> [TASK TO CARRY OUT] Find each line in the records below that contains the string "Cali", and copy every such line in full.

> [RECORDS TO PROCESS]
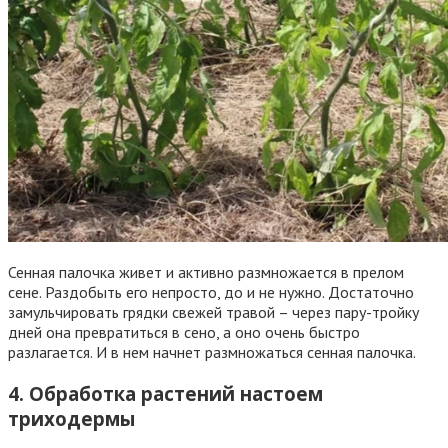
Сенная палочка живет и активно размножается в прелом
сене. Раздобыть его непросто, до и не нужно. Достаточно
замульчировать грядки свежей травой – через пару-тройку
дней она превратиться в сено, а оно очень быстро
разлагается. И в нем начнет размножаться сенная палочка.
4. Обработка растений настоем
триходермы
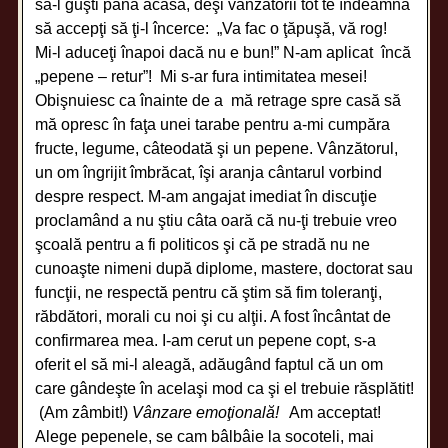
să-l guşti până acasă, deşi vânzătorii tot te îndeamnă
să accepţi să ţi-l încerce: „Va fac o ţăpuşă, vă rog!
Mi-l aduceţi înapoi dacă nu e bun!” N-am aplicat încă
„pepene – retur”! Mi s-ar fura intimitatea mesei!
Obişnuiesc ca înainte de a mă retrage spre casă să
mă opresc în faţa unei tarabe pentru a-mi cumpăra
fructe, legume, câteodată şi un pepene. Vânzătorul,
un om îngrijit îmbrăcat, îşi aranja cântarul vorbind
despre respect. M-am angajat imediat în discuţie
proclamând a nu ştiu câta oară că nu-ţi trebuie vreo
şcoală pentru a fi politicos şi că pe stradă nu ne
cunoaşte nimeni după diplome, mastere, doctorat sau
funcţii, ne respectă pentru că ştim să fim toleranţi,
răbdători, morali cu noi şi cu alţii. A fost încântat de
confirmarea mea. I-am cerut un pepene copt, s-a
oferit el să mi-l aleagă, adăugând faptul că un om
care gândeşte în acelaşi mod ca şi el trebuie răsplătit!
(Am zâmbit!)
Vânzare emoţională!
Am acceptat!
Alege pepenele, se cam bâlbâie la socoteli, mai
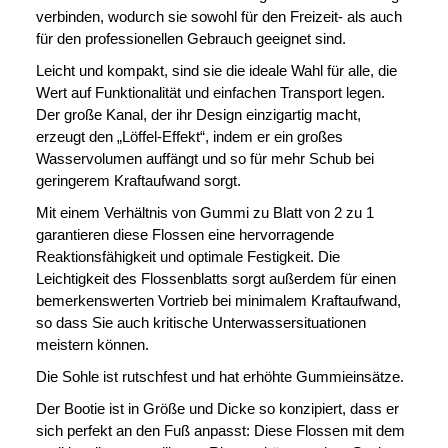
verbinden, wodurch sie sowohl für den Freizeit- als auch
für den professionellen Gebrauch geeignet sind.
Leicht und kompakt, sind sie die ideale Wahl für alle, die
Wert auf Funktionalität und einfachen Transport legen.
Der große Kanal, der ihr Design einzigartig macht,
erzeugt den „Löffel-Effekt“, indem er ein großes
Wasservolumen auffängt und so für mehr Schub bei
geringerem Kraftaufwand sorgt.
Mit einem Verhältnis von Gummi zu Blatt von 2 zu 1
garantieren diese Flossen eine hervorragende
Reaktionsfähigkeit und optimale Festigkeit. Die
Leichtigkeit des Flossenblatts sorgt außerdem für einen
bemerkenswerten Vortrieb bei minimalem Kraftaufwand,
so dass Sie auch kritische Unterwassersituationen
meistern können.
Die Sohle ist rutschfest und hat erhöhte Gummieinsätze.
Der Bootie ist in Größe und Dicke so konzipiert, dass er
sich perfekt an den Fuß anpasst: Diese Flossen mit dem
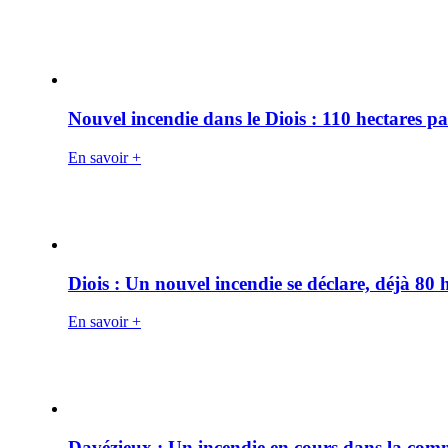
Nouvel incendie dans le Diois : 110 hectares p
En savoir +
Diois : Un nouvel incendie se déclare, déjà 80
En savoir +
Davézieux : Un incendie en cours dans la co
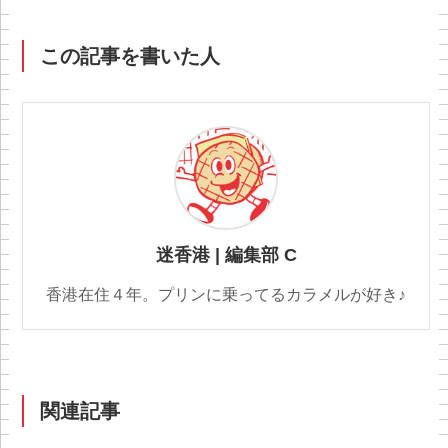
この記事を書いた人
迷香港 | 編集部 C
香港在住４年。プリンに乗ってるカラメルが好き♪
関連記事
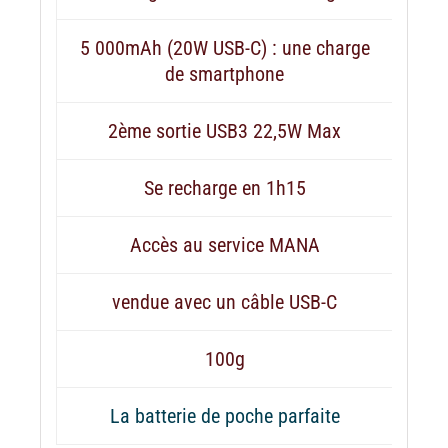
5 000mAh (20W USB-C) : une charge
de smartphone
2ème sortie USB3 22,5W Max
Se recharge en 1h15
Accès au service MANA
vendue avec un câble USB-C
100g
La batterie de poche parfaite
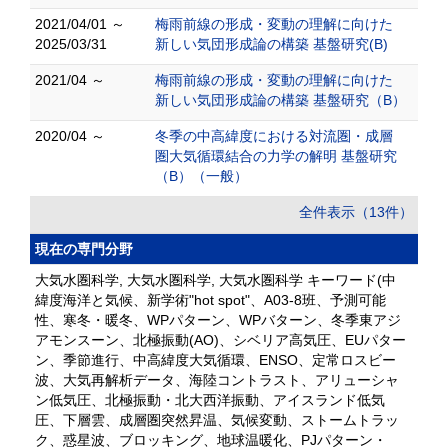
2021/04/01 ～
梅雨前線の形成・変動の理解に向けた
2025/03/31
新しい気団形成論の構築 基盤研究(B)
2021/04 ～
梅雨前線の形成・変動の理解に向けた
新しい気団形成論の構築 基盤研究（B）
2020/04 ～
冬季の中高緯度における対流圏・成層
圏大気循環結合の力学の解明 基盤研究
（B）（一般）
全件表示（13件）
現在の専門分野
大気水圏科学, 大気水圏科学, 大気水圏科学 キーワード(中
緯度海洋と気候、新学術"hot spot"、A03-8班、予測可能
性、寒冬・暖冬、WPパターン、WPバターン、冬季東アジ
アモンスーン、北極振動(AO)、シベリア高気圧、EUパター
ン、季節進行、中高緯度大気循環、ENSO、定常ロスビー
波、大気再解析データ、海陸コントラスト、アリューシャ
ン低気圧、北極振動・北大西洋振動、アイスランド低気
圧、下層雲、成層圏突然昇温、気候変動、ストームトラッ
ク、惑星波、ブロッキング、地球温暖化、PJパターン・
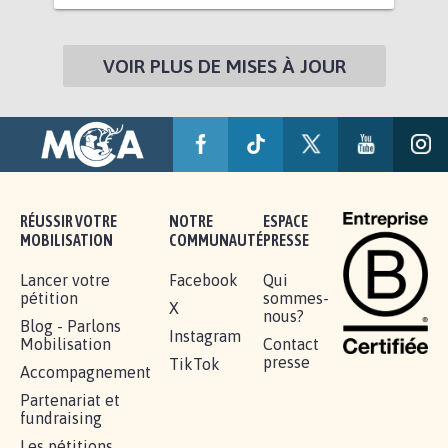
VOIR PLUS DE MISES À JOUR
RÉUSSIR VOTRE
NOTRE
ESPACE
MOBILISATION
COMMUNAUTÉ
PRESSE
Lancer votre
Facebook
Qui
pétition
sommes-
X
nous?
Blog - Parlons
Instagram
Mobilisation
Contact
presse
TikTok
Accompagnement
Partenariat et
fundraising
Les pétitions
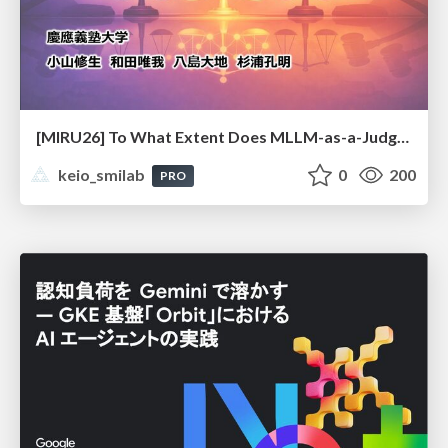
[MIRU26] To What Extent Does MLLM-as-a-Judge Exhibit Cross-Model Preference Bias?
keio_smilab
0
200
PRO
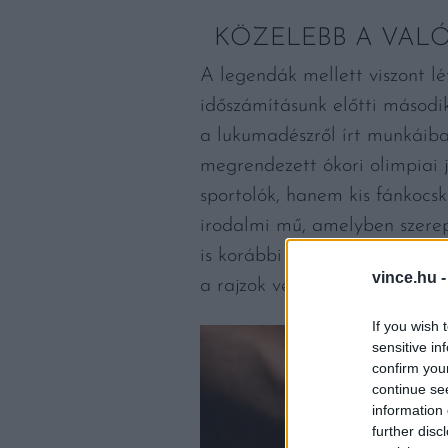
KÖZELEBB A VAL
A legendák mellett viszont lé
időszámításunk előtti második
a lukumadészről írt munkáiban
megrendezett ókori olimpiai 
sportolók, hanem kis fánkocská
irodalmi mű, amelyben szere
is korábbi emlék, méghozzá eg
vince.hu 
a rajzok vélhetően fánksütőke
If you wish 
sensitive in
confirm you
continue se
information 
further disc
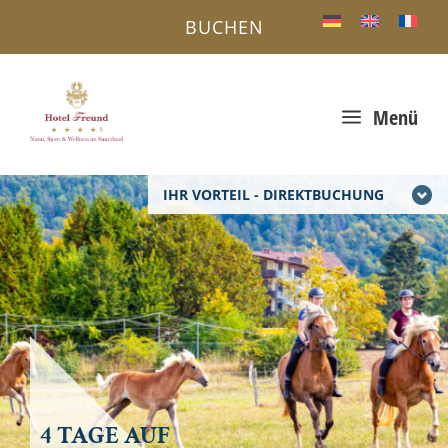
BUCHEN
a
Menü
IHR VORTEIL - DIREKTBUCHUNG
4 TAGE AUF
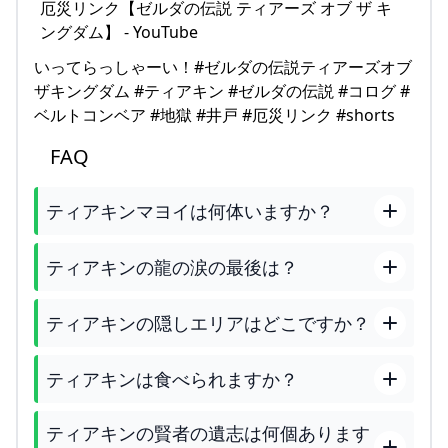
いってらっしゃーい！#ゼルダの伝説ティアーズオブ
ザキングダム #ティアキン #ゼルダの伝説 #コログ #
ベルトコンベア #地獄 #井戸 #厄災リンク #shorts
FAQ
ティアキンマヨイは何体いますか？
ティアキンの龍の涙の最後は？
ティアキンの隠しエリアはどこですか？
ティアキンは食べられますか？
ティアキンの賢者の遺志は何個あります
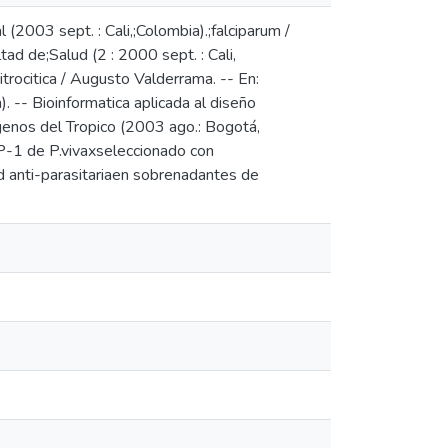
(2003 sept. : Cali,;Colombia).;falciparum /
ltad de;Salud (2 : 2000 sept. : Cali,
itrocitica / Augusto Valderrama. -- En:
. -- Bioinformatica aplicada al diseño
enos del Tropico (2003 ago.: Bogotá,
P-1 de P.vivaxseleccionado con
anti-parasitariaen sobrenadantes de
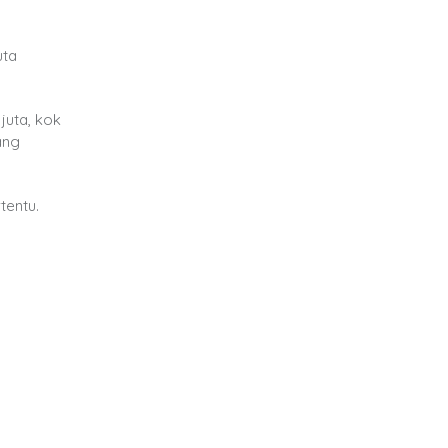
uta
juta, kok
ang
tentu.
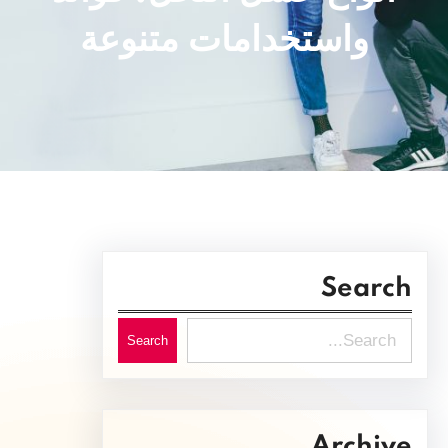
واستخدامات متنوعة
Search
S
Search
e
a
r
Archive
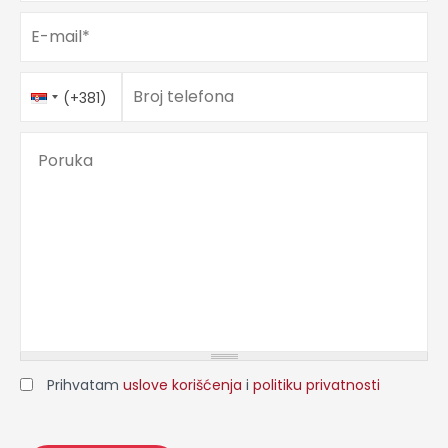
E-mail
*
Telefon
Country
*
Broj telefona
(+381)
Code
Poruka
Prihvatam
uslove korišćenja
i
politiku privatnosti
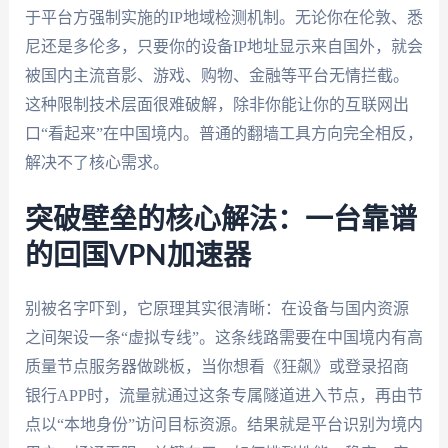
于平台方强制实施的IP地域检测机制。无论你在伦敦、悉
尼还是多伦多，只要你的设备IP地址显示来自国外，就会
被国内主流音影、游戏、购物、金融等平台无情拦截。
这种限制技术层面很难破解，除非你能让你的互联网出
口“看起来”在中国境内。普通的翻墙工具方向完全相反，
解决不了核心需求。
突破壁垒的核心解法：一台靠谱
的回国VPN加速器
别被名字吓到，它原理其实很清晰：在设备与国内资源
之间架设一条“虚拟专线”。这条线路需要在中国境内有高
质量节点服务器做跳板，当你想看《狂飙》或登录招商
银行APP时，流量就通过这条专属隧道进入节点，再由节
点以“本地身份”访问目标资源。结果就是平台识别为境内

> [OUTPUT OF THE EXERCISE]
(2003 sept. : Cali,;Colombia).;falciparum /
ltad de;Salud (2 : 2000 sept. : Cali,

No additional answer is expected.